GOAL OF THE EXERCISE: Give the records again exactly as written. Leave out the pictures.

Dataset excerpts
-*-
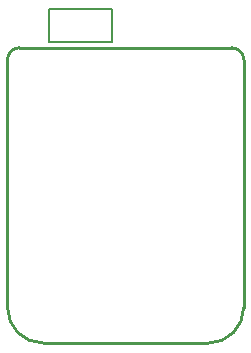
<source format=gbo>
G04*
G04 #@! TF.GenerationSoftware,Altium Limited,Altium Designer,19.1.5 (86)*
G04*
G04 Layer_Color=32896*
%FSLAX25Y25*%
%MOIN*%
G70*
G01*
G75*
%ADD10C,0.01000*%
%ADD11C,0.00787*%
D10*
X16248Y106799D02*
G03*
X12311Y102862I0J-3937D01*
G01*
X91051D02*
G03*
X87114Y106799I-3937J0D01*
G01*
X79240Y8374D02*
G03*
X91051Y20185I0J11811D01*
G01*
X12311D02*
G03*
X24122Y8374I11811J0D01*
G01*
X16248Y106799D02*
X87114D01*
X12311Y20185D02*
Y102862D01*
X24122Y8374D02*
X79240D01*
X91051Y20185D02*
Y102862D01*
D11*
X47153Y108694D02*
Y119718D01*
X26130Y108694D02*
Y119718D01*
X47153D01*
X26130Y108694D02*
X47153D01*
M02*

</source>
-*-
OUTPUT FOR THIS TASK:
<source format=gbo>
G04*
G04 #@! TF.GenerationSoftware,Altium Limited,Altium Designer,19.1.5 (86)*
G04*
G04 Layer_Color=32896*
%FSLAX25Y25*%
%MOIN*%
G70*
G01*
G75*
%ADD10C,0.01000*%
%ADD11C,0.00787*%
D10*
X16248Y106799D02*
G03*
X12311Y102862I0J-3937D01*
G01*
X91051D02*
G03*
X87114Y106799I-3937J0D01*
G01*
X79240Y8374D02*
G03*
X91051Y20185I0J11811D01*
G01*
X12311D02*
G03*
X24122Y8374I11811J0D01*
G01*
X16248Y106799D02*
X87114D01*
X12311Y20185D02*
Y102862D01*
X24122Y8374D02*
X79240D01*
X91051Y20185D02*
Y102862D01*
D11*
X47153Y108694D02*
Y119718D01*
X26130Y108694D02*
Y119718D01*
X47153D01*
X26130Y108694D02*
X47153D01*
M02*

</source>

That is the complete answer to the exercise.